- Episode no.: Series 5 Episode 1
- Directed by: Amanda Boyle
- Written by: Sean Buckley
- Original air date: 27 January 2011

Guest appearances
- Chris Addison as David Blood; John Sessions as Geoff; Gareth Farr as Jeff; Giles Thomas as Doug; Gordon Kennedy as Alan Precopp;

Episode chronology
| ← Previous "Everyone" | Next → "Rich" |
- Skins (series 5)

= Franky (Skins series 5) =

"Franky" is the first episode of the fifth series of the British teen drama Skins. It first aired on E4 in the UK on 27 January 2011. It introduces the third generation of the series, and focuses on the character of Franky Fitzgerald (Dakota Blue Richards) she attempts to fit in at Roundview College, after moving to Bristol from Oxford with her adoptive gay dads.

==Plot synopsis==

The episode opens with Franky Fitzgerald, a timid androgynous teenager who has recently moved to Bristol from Oxford, along with her adoptive fathers, Geoff and Jeff, preparing for school. On her way to school she becomes involved in an accident with a motorized scooter. This is witnessed by Mini (Freya Mavor), an attractive but arrogant and fashion-oriented girl with two best friends, Liv (Laya Lewis) and Grace (Jessica Sula). During sports, Franky accidentally trips Mini, causing her to fall into a patch of mud. Enraged, Mini drags Franky down with her, and their fight is eventually broken up. Later at lunch, Franky is approached by two other outcasts in the school, farmer's son Alo (Will Merrick), and metalhead Rich (Alexander Arnold) who have seen her, and hope to make friends. They are, however, chased off by Mini and her two friends, who hope to make a new start. They invite her to hang out. Franky coldly refuses, and locks herself in the bathroom missing her English class.

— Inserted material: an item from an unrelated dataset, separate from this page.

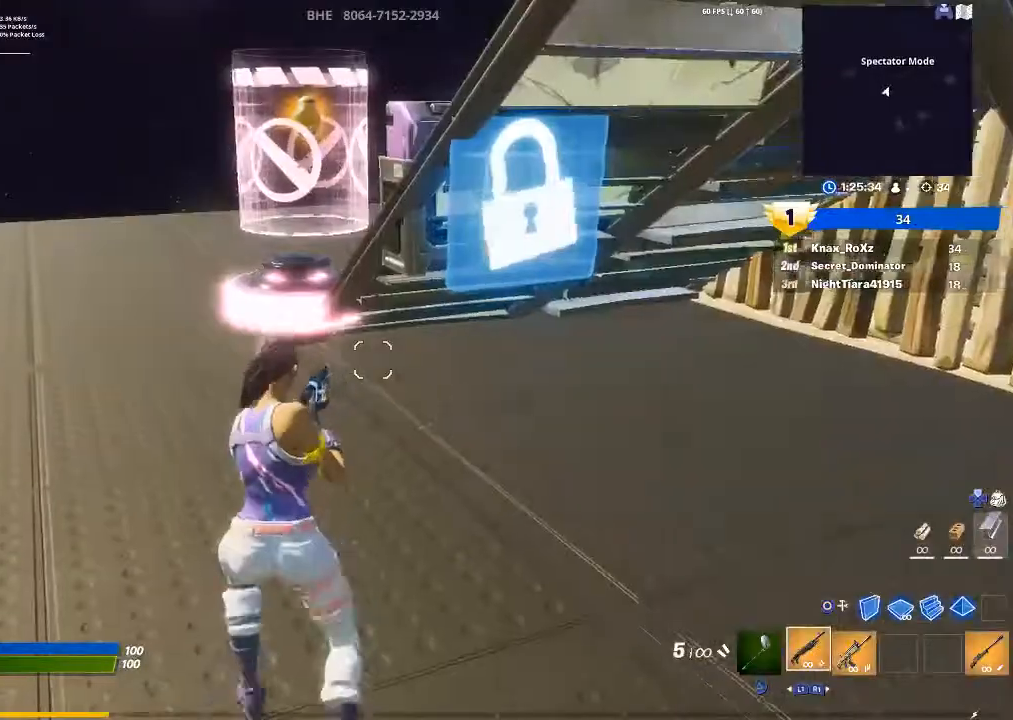
{"buttons": ["L2", "R2"], "left_stick": "up-left", "right_stick": "center", "events": [[200, "CROSS", "down"], [300, "CROSS", "up"], [367, "CIRCLE", "down"], [433, "R2", "down"], [467, "CIRCLE", "up"], [500, "L2", "down"]]}
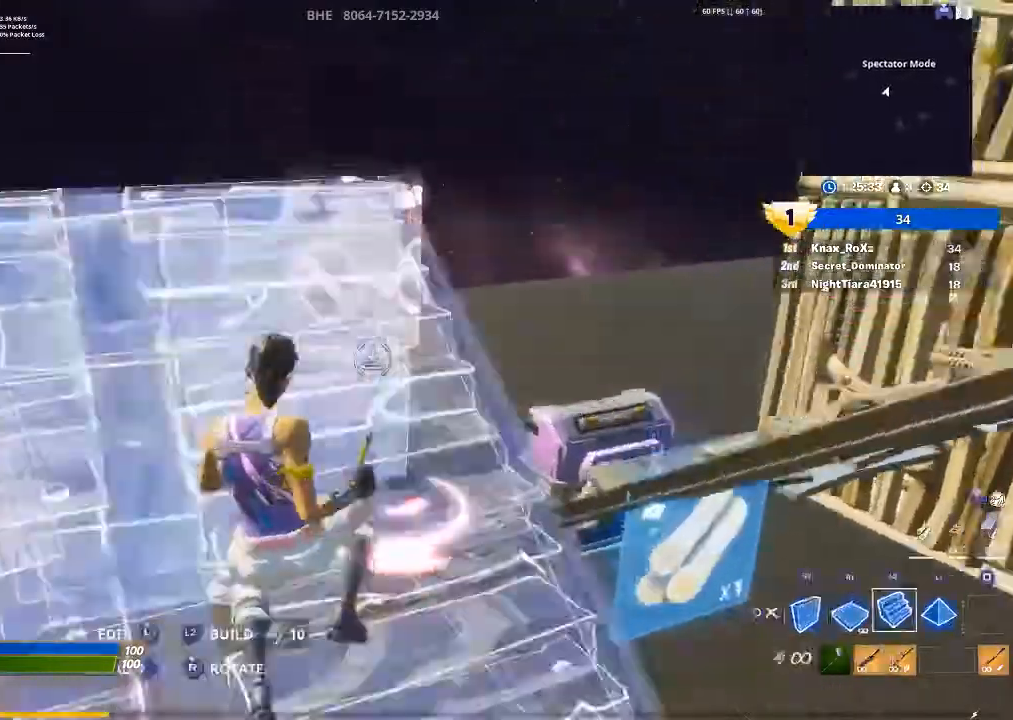
{"buttons": ["R2"], "left_stick": "left", "right_stick": "up-right", "events": [[67, "R2", "up"], [167, "L2", "up"], [300, "right_stick", "right"], [433, "right_stick", "up-right"], [467, "R2", "down"], [467, "left_stick", "left"]]}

However, they find Franky in town later, and she decides she has changed her mind.

At the local shopping centre, they discover that Franky has never used makeup before, and persuade her to try it for the first time. Later, Mini invites Franky to a party she is holding, but informs her she will need to find better clothes. So Mini finds Franky a dress, and Grace shoplifts makeup. After an escape, Franky returns home with Mini and her friends, and introduces them to her dads. Later, Mini discovers some humiliating pictures of Franky on "Friendlook", discovering that she was bullied mercilessly at her old school. Franky's father, Jeff, discovers them and scolds them for looking at the pictures, and Franky, upon discovering, is distraught, and storms off. The next day, Franky has an argument with Mini after she shuns the dress she bought her, and calls her a "bulimic barbie," offending Mini. After English class, she discovers that the pictures Mini and her friends saw have been placed on the walls of the school by Nick Levan (Sean Teale), Mini's rugby player boyfriend.

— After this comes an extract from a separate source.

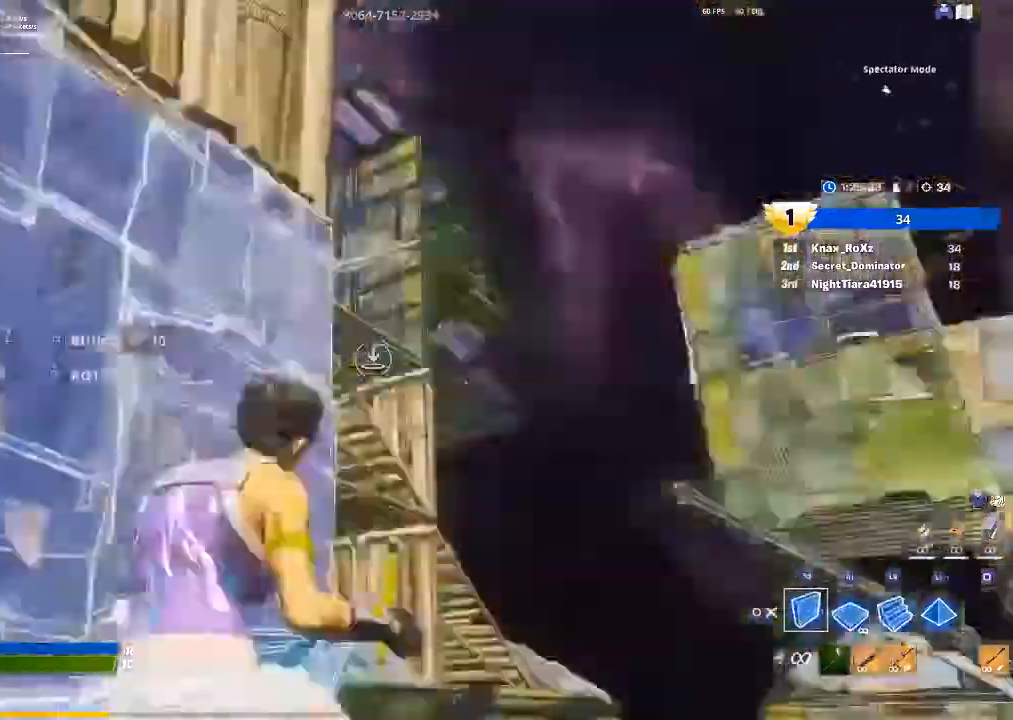
{"buttons": ["L2"], "left_stick": "up", "right_stick": "center", "events": [[67, "right_stick", "down-right"], [133, "left_stick", "center"], [167, "right_stick", "center"], [200, "R2", "up"], [267, "CROSS", "down"], [300, "left_stick", "up"], [367, "R1", "down"], [400, "CROSS", "up"], [433, "L2", "down"], [467, "R1", "up"]]}
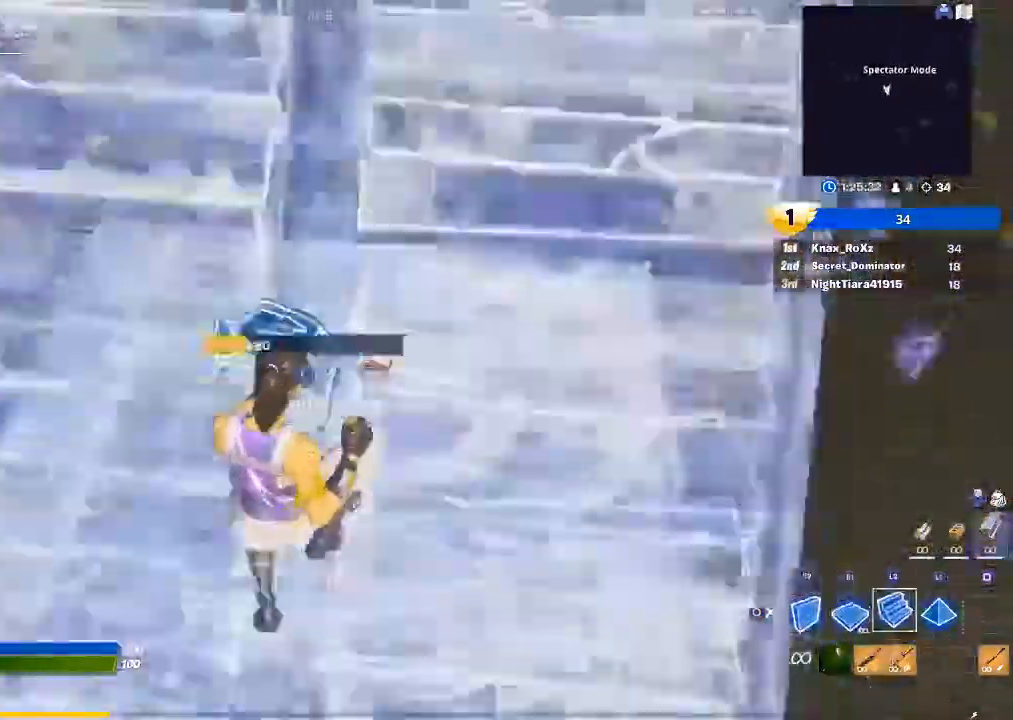
{"buttons": [], "left_stick": "up", "right_stick": "center", "events": [[33, "right_stick", "up"], [133, "L2", "up"], [200, "right_stick", "center"]]}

Franky heads to a secluded area of the city and shoots at an old fridge with a replica revolver she owns and smokes a joint. Suddenly, she is approached by a mysterious young man named Matty (Sebastian De Souza), though he does not reveal this. She tearfully begs him to leave, but before he does, he tells her that she is beautiful. At home, she is shocked to find Grace, Mini's eccentric friend, who had shown a genuine interest in her from the beginning, in her room, and informs her that she and Liv had genuinely enjoyed her company. Out of anger, Franky burns the dress Mini made her get, before going to Mini's party. There, Mini is horrified to see her, calls her names and demands she leaves. Before she does leave, however, Franky implores Grace and Liv to admit that they enjoyed their time with her, though the latter can only give a nervous shrug. Grace follows her, and recruits Alo and Rich to chase Franky in Alo's van. They catch up to her, and Rich grabs hold of her and takes her into the van. The four then head to a local swimming pool. There, they have some fun in the pool, united as a gang of their own, and Franky has finally found some true friends.

==Reception==
The episode premiered with 820,000 viewers, down from the 1.1 million for the series 4 premiere.

Critical reaction to the premiere was positive. In a review, The Guardian hailed the series premiere as, "a return to the hedonistic feel of the original series." And continued with, "Series five could make a simply very good television series once again.". Meanwhile, Metro gave the premiere an "A" and boasted about the soundtrack, stating, "in Skins the soundtrack doesn’t just mumble away in the background, it’s an extra character." However, that same publication also noted that fan reaction to the episode was mixed to negative, with the lack of characters from the previous generations being cited as a main complaint. The Mirror wrote positively of the premiere.